I made myself go to the grocery to buy more Coke and frozen dinners, the thought of heating up a casserole just for me completely unappealing. My conversations with Mr. Morton and my discovery of the blue sweater had made me think of my grandmother and I found myself purchasing cornmeal, okra, and green tomatoes—the old comfort foods that she had made for me as a child.
I knew that I should visit her, but her presence at my grandfather’s funeral had been exhausting as I fielded her repetitive questions and reintroduced her to relatives and friends she’d known for fifty years. She’d been utterly lost, and after a while I stopped reminding her whose funeral we were attending. To her, Granddaddy would always be alive, and it gave me some comfort to know that she would never be truly alone.
But I needed to go visit her. I would do it soon, if only to ask her why she would have thought to caution me about patience, strength, and pain.
I placed my grocery bags in the backseat of the old Buick, trying not to see my grandfather in his worn straw hat at the wheel, signaling his turns with his left hand because the fuse for his blinkers had blown out and he hadn’t wanted to part with the cash to replace it.
As I drove around our square toward East Taylor, the moss-draped oaks teased me with intermittent sun and shadow, the old houses staring stoically at the squ
are and at me as I passed, defying time and climate simply by remaining. In front of my house I paused, the antique beauty of the Savannah gray brick town house and delicate wrought-iron railings never lost on me. I think it was because the first time I’d seen it, it had been a place a refuge following the death of my parents. Even afterward, when I’d begun to think of my grandmother’s house as a place of sadness and shadows, it was still the place I called home. If it held any secrets, I was kept blissfully unaware of them.
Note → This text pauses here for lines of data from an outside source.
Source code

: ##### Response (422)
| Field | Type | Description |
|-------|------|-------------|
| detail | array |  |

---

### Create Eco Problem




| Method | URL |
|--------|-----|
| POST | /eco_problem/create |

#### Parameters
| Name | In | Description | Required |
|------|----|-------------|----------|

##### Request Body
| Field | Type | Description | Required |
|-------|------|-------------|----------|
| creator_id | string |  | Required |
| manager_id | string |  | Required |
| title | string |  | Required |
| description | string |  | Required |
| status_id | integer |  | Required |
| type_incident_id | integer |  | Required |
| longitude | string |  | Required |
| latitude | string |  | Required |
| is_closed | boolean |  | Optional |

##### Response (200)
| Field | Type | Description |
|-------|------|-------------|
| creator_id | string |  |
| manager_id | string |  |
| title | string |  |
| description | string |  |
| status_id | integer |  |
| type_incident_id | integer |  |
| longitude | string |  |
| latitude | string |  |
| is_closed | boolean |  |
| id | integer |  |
I pulled into a spot on the curb, belatedly remembering that I had given my front-door key to the funeral director so he could unload the funeral flowers and place them inside for the wake while I wasn’t home. I sighed heavily, eyeing the three bags in the backseat and deciding whether I could balance all three while I cut through the side garden and made my way to the backyard.
I had set down one of the bags in an empty flower bed in the backyard to readjust the load when I heard the front doorbell ring. Leaving the bag on the ground, I unlocked the back door and ran inside, dropping the two bags on the kitchen counter before rushing through the house to the front door.
George Baker, an associate in Mr. Morton’s law firm in addition to being Mr. Morton’s grandson, stood on the front steps with an appropriate look of condolence on his face and a blue-and-white seersucker suit on his thin-framed body. He wasn’t a bad-looking man, but his relentless pursuit of me since I had returned to Savannah six years before had made me wary and I avoided any contact with him with the same amount of effort I applied to avoiding any reminders of my past. He was also the only person of my acquaintance who insisted on calling me by my given name instead of the nickname my grandfather had given me the first time I’d sat on a horse.